■ SUPPLIED TEXT ■
□ □ □ □ □

Pultenaea stipularis, commonly known as handsome bush-pea, is a species of flowering plant in the family Fabaceae and is endemic to New South Wales. It is an erect shrub with glabrous stems, linear to narrow elliptic leaves, and yellow to orange flowers, sometimes with red markings.

==Description==
Pultenaea stipularis is an erect shrub that typically grow to a height of 0.8–2 m and has glabrous stems. The leaves are arranged alternately, linear to narrow elliptic, 15–26 mm long and 1–2 mm wide with stipules 7.8–9.3 mm long at the base. The flowers are arranged in dense clusters at the ends of branches and are 10–15 mm long, each flower on a pedicel 1–2 mm long with overlapping bracts at the base. The sepals are 7.5–8.5 mm long, joined at the base, and there are linear to triangular bracteoles 5.7–6.8 mm long attached to the side of the sepal tube. The standard petal is yellow to orange with red markings and 8.5–12.5 mm long, the wings are yellow to orange and 8.2–12.3 mm long and the keel is yellow to reddish-brown and 8.0–11.2 mm long. Flowering occurs from August to November and the fruit is a pod about 6.5 mm long.

==Taxonomy==
Pultenaea stipularis was first formally described in 1794 by James Edward Smith in A Specimen of the Botany of New Holland.

==Distribution and habitat==
Handsome bush-pea grows in forest and tall heathland between Gosford on the Central Coast and Jervis Bay on the South Coast of New South Wales.

□ □ □ □ □

■ DESCRIPTION OF THE TASK ■
Transcribe the stretch of the handsome bush-pea text from "Pultenaea stipularis, commonly" through "with red markings.".

□ □ □ □ □

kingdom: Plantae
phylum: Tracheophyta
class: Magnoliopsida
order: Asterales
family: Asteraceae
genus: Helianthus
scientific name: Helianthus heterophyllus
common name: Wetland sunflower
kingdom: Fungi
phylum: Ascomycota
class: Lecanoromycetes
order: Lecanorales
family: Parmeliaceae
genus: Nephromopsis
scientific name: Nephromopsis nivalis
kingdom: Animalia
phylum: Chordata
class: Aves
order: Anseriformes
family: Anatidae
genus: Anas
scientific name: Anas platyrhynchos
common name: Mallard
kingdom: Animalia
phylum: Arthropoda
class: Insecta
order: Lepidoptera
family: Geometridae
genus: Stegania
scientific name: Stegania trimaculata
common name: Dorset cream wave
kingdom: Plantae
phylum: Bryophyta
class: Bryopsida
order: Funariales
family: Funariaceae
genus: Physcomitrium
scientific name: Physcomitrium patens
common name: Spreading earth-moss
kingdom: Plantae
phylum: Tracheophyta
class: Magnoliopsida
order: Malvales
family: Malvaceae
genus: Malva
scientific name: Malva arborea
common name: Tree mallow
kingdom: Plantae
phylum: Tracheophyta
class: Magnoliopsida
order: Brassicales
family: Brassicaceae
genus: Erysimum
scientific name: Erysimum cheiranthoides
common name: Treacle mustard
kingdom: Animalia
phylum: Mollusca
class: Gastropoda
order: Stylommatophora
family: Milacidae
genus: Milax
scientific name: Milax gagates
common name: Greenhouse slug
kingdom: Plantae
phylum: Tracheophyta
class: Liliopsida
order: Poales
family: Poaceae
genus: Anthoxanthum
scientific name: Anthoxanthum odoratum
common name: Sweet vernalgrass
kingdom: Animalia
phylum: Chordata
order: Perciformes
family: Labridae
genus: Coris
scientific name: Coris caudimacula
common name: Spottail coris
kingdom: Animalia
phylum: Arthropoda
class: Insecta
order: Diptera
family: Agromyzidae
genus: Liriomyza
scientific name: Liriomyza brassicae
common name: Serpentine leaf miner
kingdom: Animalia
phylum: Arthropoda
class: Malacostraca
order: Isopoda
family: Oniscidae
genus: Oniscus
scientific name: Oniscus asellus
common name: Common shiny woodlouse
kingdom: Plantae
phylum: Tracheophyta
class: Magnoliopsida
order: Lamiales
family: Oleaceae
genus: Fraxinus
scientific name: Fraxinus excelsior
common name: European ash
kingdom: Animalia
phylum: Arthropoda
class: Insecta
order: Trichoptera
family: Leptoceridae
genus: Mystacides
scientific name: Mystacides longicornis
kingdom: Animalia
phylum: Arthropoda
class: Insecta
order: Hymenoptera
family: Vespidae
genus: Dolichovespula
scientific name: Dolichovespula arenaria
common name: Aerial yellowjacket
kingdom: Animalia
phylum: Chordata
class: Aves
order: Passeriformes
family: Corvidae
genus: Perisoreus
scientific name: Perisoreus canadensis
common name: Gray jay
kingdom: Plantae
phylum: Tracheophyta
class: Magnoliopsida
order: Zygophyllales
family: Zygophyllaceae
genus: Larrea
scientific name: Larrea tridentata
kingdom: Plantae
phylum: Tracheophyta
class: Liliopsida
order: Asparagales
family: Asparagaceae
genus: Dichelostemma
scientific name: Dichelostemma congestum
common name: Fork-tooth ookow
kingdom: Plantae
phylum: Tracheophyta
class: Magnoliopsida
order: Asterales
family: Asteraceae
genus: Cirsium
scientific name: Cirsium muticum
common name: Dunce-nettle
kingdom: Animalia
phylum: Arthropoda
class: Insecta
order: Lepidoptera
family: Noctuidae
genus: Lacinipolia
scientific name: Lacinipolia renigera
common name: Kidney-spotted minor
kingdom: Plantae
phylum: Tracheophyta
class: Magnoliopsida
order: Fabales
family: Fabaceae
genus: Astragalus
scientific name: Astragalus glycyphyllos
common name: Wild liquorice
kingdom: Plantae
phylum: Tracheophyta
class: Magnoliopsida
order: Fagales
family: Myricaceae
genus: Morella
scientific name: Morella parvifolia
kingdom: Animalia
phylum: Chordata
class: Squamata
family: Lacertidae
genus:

□ □ □ □ □

■ EXERCISE RESPONSE ■
Pultenaea stipularis, commonly known as handsome bush-pea, is a species of flowering plant in the family Fabaceae and is endemic to New South Wales. It is an erect shrub with glabrous stems, linear to narrow elliptic leaves, and yellow to orange flowers, sometimes with red markings.